The emergence of a deadly new illness, Acquired Immunodeficiency Syndrome (AIDS), simultaneously devastated, stigmatized, and energized the nation’s homosexual community. When AIDS appeared in the early 1980s, most of its victims were gay men. For a time the disease was known as GRID—Gay-Related Immunodeficiency Disorder. The epidemic rekindled older pseudo-scientific ideas about inherently diseased nature of homosexual bodies.
The Reagan administration met the issue with indifference, leading Congressman Henry Waxman to rage that “if the same disease had appeared among Americans of Norwegian descent…rather than among gay males, the response of both the government and the medical community would be different.” Some religious figures seemed to relish the opportunity to condemn homosexual activity; Catholic columnist Patrick Buchanan remarked that “the sexual revolution has begun to devour its children.” Homosexuals were left to forge their own response to the crisis.

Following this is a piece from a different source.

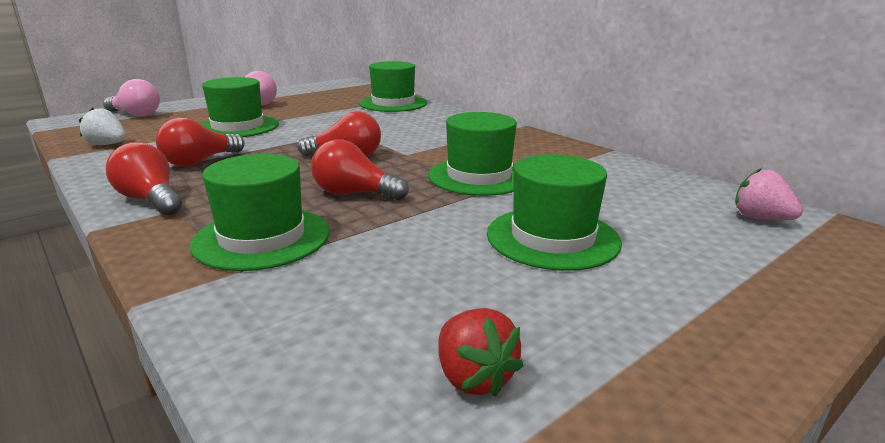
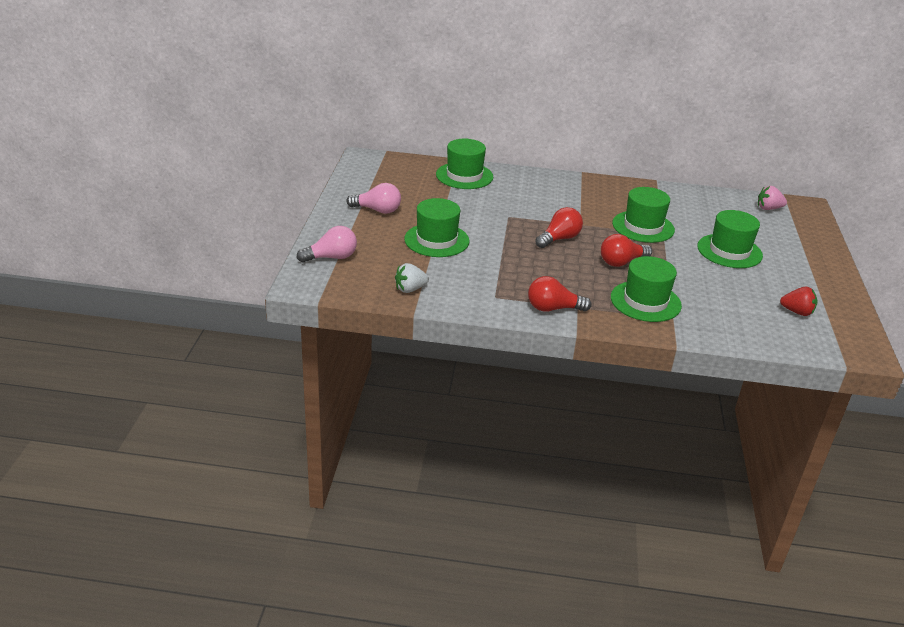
camera: 45 degrees left, 10 degrees up
red light bulb [156,118,245,167] -> none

Some turned to confrontation—like New York playwright Larry Kramer. Kramer founded the Gay Men’s Health Crisis, which demanded a more proactive response to the epidemic. Others sought to humanize AIDS victims; this was the goal of the AIDS Memorial Quilt, a commemorative project begun in 1985. By the middle of the decade the federal government began to address the issue haltingly. Surgeon General C. Everett Koop, an evangelical Christian, called for more federal funding on AIDS-related research, much to the dismay of critics on the religious right. By 1987 government spending on AIDS-related research reached $500 million—still only 25% of what experts advocated. In 1987 Reagan convened a presidential commission on AIDS; the commission’s report called for anti-discrimination laws to protect AIDS victims and for more federal spending on AIDS research. The shift encouraged activists. Nevertheless, on issues of abortion and gay rights—as with the push for racial equality—activists spent the 1980s preserving the status quo rather than building on previous gains. This amounted to a significant victory for the New Right.